» **やること**
a) 外国人労働者の受け入れを振り返る文章から、かぎかっこ「」でくくられた語句をすべて、出てくる順に書き出してください。
b) 外国人労働者の受け入れを振り返る文章を、「今回は1985年の「プラザ合」のところから書き直し、「題は、現在まで続いています。」までで終えてください。その際、「日系人」を「日系の外国人」に置き換えてください。
c) 外国人労働者の受け入れを振り返る文章の続きを、最後の文のあとから書いてください。

---- 読む文章

2025年には、いわゆる「団塊の世代」約800万人が75歳以上となり、日本は本格的な超高齢化社会に突入します。労働力不足の深刻化は避けられず、今後の経済・社会構造にも大きな影響を与えると考えられています。
私自身はいわゆる団塊ジュニア世代にあたり、就職氷河期を経験してきました。1990年代後半から2000年代初頭にかけては新卒での就職が極めて困難でしたが、現在では状況が一変し、労働力人口の減少により多くの外国人労働者が私たちの生活の中に欠かせない存在となっています。
今回は1985年の「プラザ合意」以降、日本がどのように外国人労働者を受け入れてきたか、その政策の流れを振り返ります。
目次
1. 1985年:プラザ合意と円高不況
- 1985年のプラザ合意をきっかけに急速な円高が進み、日本の輸出産業は大きな打撃を受けました。この影響で日本企業は生産拠点の海外移転を加速させ、結果として国内での労働力不足が徐々に意識されるようになりました。
- 1983年には中曽根内閣のもと、「留学生10万人計画」が打ち出されました。これは、当時のフランスの留学生受け入れ状況を参考に、20世紀末までに日本国内の外国人留学生数を10万人に増やすことを目指した政策で、日本の国際化を象徴する取り組みでした。
2. 1990年:入管法改正と日系人の受け入れ
- 1990年には出入国管理及び難民認定法が改正され、日系ブラジル人・ペルー人など、日本にルーツを持つ外国人に対して「定住者」ビザが発給されるようになりました。この在留資格には原則的に就労制限がなく、製造業を中心に多くの日系人が労働市場に参入しました。
3. 1993年:技能実習制度の導入
- 1993年には、途上国の人材を対象とした「技能実習制度」が創設されました。この制度は技術移転を目的とし、日本で技能を習得した実習生が母国の発展に貢献することが期待されていました。しかし実際には、労働力不足を補う実質的な労働者としての受け入れが進み、労働条件の問題や人権侵害といった課題が指摘されるようになります。この構造的な問題は、現在まで続いています。

--------
---- 渡されたデータ

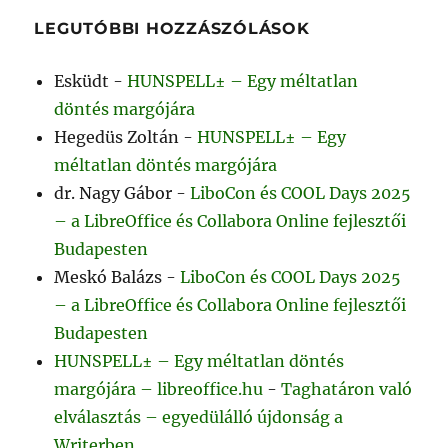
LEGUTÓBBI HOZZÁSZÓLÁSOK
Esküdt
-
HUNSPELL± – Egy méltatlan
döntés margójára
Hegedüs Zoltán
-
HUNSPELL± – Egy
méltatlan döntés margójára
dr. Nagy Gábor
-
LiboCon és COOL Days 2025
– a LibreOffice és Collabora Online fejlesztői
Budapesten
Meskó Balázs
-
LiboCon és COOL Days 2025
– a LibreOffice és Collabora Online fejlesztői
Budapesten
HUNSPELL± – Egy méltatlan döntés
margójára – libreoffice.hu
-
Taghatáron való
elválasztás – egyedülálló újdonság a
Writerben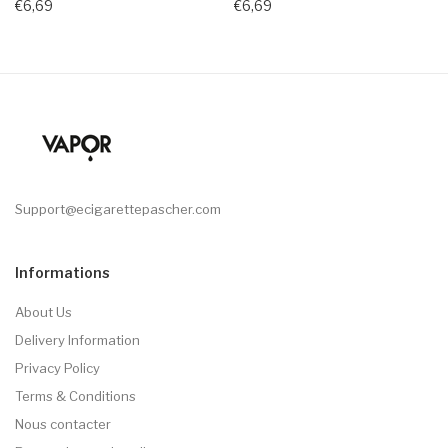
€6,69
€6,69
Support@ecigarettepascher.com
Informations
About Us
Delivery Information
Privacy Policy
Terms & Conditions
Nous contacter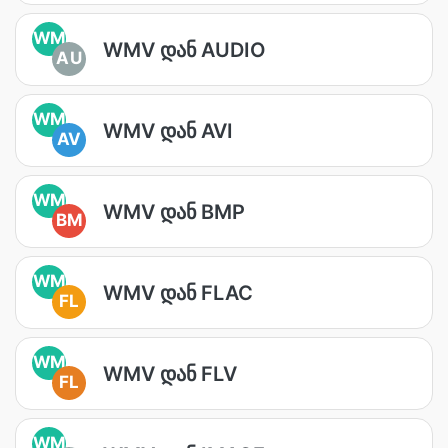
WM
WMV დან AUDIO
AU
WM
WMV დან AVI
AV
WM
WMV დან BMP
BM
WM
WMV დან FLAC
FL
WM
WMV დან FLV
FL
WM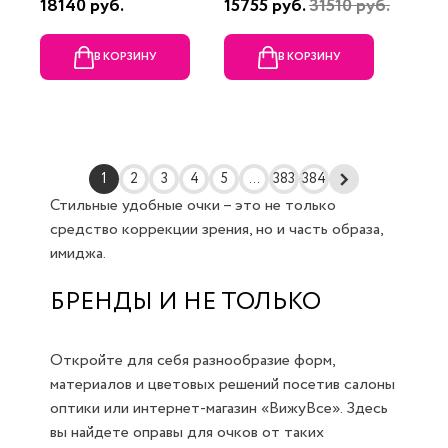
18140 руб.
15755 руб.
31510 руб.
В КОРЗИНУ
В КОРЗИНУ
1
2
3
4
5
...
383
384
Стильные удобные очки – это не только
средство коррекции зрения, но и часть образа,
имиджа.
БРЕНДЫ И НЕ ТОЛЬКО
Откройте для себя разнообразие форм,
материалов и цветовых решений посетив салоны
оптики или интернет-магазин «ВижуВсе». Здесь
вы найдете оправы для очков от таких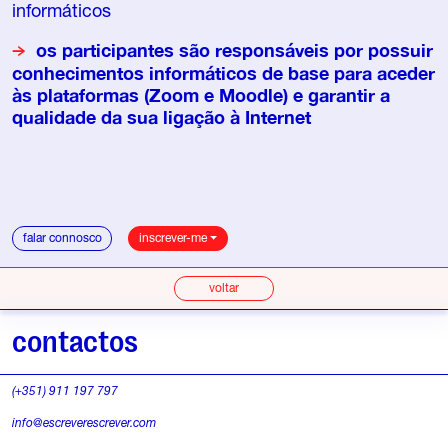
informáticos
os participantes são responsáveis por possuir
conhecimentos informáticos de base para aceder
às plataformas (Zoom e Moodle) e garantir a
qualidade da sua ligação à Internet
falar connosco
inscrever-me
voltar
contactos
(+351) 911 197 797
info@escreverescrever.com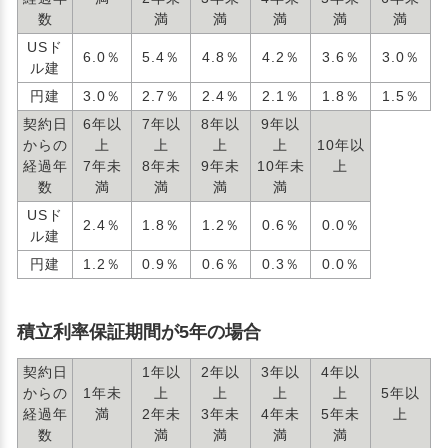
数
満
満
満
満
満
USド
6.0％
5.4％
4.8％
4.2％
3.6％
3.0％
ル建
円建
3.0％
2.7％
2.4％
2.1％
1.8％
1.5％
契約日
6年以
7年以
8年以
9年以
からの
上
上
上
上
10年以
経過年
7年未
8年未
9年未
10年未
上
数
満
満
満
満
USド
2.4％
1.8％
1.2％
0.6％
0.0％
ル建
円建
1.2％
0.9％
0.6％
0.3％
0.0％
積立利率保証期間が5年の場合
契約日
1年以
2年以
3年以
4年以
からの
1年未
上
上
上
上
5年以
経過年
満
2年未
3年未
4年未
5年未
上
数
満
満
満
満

--------

» **問ごとの答え**
a)
団塊の世代
プラザ合意
留学生10万人計画
定住者
技能実習制度

b)
今回は1985年の「プラザ合意」以降、日本がどのように外国人労働者を受け入れてきたか、その政策の流れを振り返ります。
目次
1. 1985年:プラザ合意と円高不況
- 1985年のプラザ合意をきっかけに急速な円高が進み、日本の輸出産業は大きな打撃を受けました。この影響で日本企業は生産拠点の海外移転を加速させ、結果として国内での労働力不足が徐々に意識されるようになりました。
- 1983年には中曽根内閣のもと、「留学生10万人計画」が打ち出されました。これは、当時のフランスの留学生受け入れ状況を参考に、20世紀末までに日本国内の外国人留学生数を10万人に増やすことを目指した政策で、日本の国際化を象徴する取り組みでした。
2. 1990年:入管法改正と日系の外国人の受け入れ
- 1990年には出入国管理及び難民認定法が改正され、日系ブラジル人・ペルー人など、日本にルーツを持つ外国人に対して「定住者」ビザが発給されるようになりました。この在留資格には原則的に就労制限がなく、製造業を中心に多くの日系の外国人が労働市場に参入しました。
3. 1993年:技能実習制度の導入
- 1993年には、途上国の人材を対象とした「技能実習制度」が創設されました。この制度は技術移転を目的とし、日本で技能を習得した実習生が母国の発展に貢献することが期待されていました。しかし実際には、労働力不足を補う実質的な労働者としての受け入れが進み、労働条件の問題や人権侵害といった課題が指摘されるようになります。この構造的な問題は、現在まで続いています。

c)
4. 2008年:リーマンショックと外国人労働者政策の見直し
- 2008年のリーマンショックは、日本の製造業にも大きな打撃を与え、日系人労働者が大量に職を失い、帰国を余儀なくされました。この経験から、外国人労働者の雇用の安定性や、日本経済の外国人依存のあり方が社会的に議論されるようになりました。
- 同年、福田内閣により「留学生30万人計画」が策定されました。これは、先の10万人計画を引き継ぎ、日本をより開かれた社会へと発展させるために、2020年までに外国人留学生数を30万人に拡大することを目指した政策です。
5. 2012年:経済再生と外国人材の拡大
- 安倍政権下では「観光立国政策」や「高度外国人材ポイント制度」などが導入され、外国人の受け入れが一段と加速しました。また、技能実習制度の対象分野も拡大され、農業・介護などの人手不足分野への人材確保が図られるようになりました。
6. 2018年:特定技能制度の創設
- 2019年4月、改正出入国管理法(改正入管法)が施行され、新たに「特定技能」制度が創設されました。これにより14の特定産業分野において即戦力となる外国人労働者が「特定技能1号」として受け入れられ、建設・介護・飲食などの現場でその姿が一般的になりました。この制度は、日本がこれまでの「実習生」中心の受け入れから、「労働者」としての受け入れへと大きく舵を切る転換点といえます。
7. 2021年:外国人材受け入れのさらなる拡大議論
- 新型コロナウイルスの影響で、一部の産業で外国人労働者が不足する事態となり、入国制限が緩和されるとともに外国人労働者受け入れの再拡大が求められるようになりました。
- 「特定技能2号」の制度拡充や技能実習制度の見直しが政府内で検討され、特定分野での長期的な在留が可能な仕組みが模索されました。
8. 2023年以降:移民政策の再検討と定住促進
- 1993年に始まった技能実習制度は30年経った今、技能実習制度と特定技能制度を一本化し、より実態に即した形で外国人労働者を受け入れる新制度「育成就労制度」の方向性が打ち出されました。また、特定技能についても2024年、新たな対象分野に「自動車運送業」「鉄道」「林業」「木材産業」が追加され、より幅広い分野で活躍が期待されるようになっています。
今後に向けて
これまでの歴史から見ても、新しい制度が始まる際に懸念されるのが、これまで(旧制度)の問題が解決されないまま新しい制度が始まってしまうことです。制度改革が間に合わないほど人手不足の問題が進んでいるとも言えますが、世間の注目度は高まっています。
またひとことに問題と言っても、外国人材の受け入れに関しては企業側の姿勢、つまり人権尊重や労働環境の整備といった課題もあれば、就労者本人の理解不足や不適応といった問題も存在します。私はまず、外国人就労者側の課題を「教育」という観点から改善し、よりよい共生社会の実現に向けた取り組みを行っていきたいと考えています。
本記事では、外国人材受け入れ政策の歴史を簡潔に振り返りました。今後は特定技能制度の最新情報や現場での取り組み事例なども紹介していきますので、ぜひご覧いただければ幸いです。